Of course, it is still very difficult to imagine what these mechanisms could be, especially today, when we see that the existing international structures do not work, be it the co-chairmanship of the Minsk Group or others.
So at the level of rhetoric, the task is to keep the issue on the agenda and provide a certain mood and atmosphere around the issue, which is what they are trying to do.
And from the point of view of long-term development, it is still very difficult to imagine any stable prospect. It all depends on what perspective the broader geopolitical confrontation will shape. We see that at this level there is only an increase in tension so far. Naturally this, in turn, exacerbates the uncertainty of the international situation. It remains only to set certain standards and try to keep them in the spotlight of international partners.”
On the reaction of the European Union
“The manageability of the situation could be an important factor for the EU in terms of European security. But when we say the European Union, do we mean one body that has a single policy?
I am not inclined to consider individual statements by officials as some kind of landmark political impulse.
From this point of view, it was much more important for me how the US reacts. The first reaction of the representative of the State Department was that they would not comment on these contacts for the time being.
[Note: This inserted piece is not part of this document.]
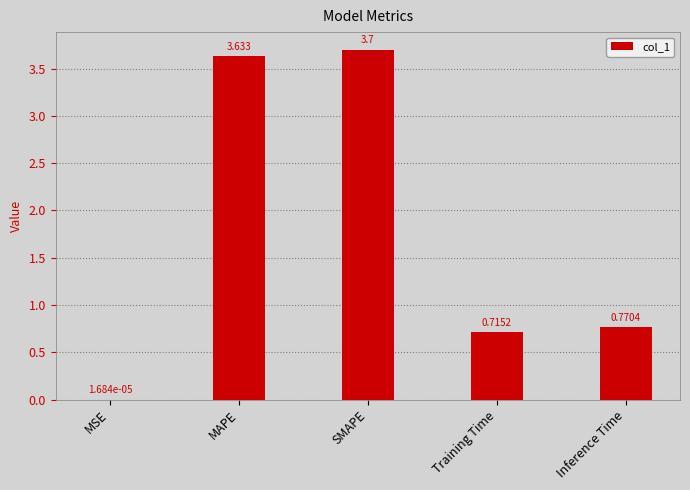

Which has a higher value, Training Time or MAPE?

MAPE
It was a much more “significant reaction” than [EU Special Representative for the South Caucasus] Toivo Klaar’s statements about the situation.
US State Department spokesman Ned Price declined to comment on the March 1 meeting between representatives of Azerbaijan and Nagorno-Karabakh, saying: “If we have something to say about this, we will let you know.” EU Special Representative Toivo Klaar welcomed the talks, calling the news about the contacts “encouraging”.